We can also use the geom_point() function to create a scatterplot of any pairwise combination of variables:

#create scatterplot of carat vs. price, using cut as color variableggplot(data=diamonds, aes(x=carat, y=price, color=cut)) + geom_point()

How to Perform Exploratory Data Analysis in R (With Example) (2)

We can also use the geom_boxplot() function to create a boxplot of one variable grouped by another variable:

#create scatterplot of price, grouped by cutggplot(data=diamonds, aes(x=cut, y=price)) + geom_boxplot(fill="steelblue")

How to Perform Exploratory Data Analysis in R (With Example) (3)

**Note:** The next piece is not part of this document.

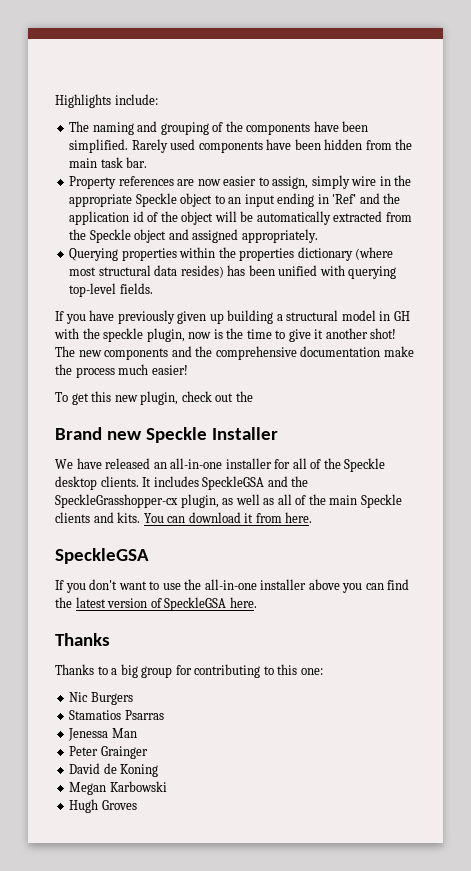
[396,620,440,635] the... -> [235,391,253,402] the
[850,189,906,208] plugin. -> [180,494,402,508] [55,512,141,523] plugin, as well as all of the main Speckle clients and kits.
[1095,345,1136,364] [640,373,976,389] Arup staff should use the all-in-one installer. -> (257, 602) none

We can also use the cor() function to create a correlation matrix to view the correlation coefficient between each pairwise combination of numeric variables in the dataset:

#create correlation matrix of (rounded to 2 decimal places)round(cor(diamonds[c('carat', 'depth', 'table', 'price', 'x', 'y', 'z')]), 2) carat depth table price x y zcarat 1.00 0.03 0.18 0.92 0.98 0.95 0.95depth 0.03 1.00 -0.30 -0.01 -0.03 -0.03 0.09table 0.18 -0.30 1.00 0.13 0.20 0.18 0.15price 0.92 -0.01 0.13 1.00 0.88 0.87 0.86x 0.98 -0.03 0.20 0.88 1.00 0.97 0.97y 0.95 -0.03 0.18 0.87 0.97 1.00 0.95z 0.95 0.09 0.15 0.86 0.97 0.95 1.00

Related: What is Considered to Be a “Strong” Correlation?

Step 4: Identify Missing Values

We can use the following code to count the total number of missing values in each column of the dataset:

#count total missing values in each columnsapply(diamonds, function(x) sum(is.na(x))) carat cut color clarity depth table price x y z 0 0 0 0 0 0 0 0 0 0

From the output we can see that there are zero missing values in each column.

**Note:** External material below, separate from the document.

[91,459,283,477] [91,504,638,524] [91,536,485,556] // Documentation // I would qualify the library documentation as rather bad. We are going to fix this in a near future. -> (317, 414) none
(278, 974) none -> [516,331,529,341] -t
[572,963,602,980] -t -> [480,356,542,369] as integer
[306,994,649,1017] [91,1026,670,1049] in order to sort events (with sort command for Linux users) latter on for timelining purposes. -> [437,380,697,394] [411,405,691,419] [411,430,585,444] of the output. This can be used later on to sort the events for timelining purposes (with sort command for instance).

In practice, you’ll likely encounter several missing values throughout your dataset.

This function will be useful for counting the total number of missing values.

Related: How to Impute Missing Values in R

Additional Resources

The following tutorials explain how to perform other common operations in R:

How to Use length() Function in R
How to Use cat() Function in R
How to Use substring() Function in R

How to Perform Exploratory Data Analysis in R (With Example) (2024)

References

Top Articles
Latest Posts
Recommended Articles
Article information

Author: Eusebia Nader

Last Updated:

Views: 6465

Rating: 5 / 5 (80 voted)

Reviews: 87% of readers found this page helpful

Author information

Name: Eusebia Nader

Birthday: 1994-11-11

Address: Apt. 721 977 Ebert Meadows, Jereville, GA 73618-6603

Phone: +2316203969400

Job: International Farming Consultant

Hobby: Reading, Photography, Shooting, Singing, Magic, Kayaking, Mushroom hunting

Introduction: My name is Eusebia Nader, I am a encouraging, brainy, lively, nice, famous, healthy, clever person who loves writing and wants to share my knowledge and understanding with you.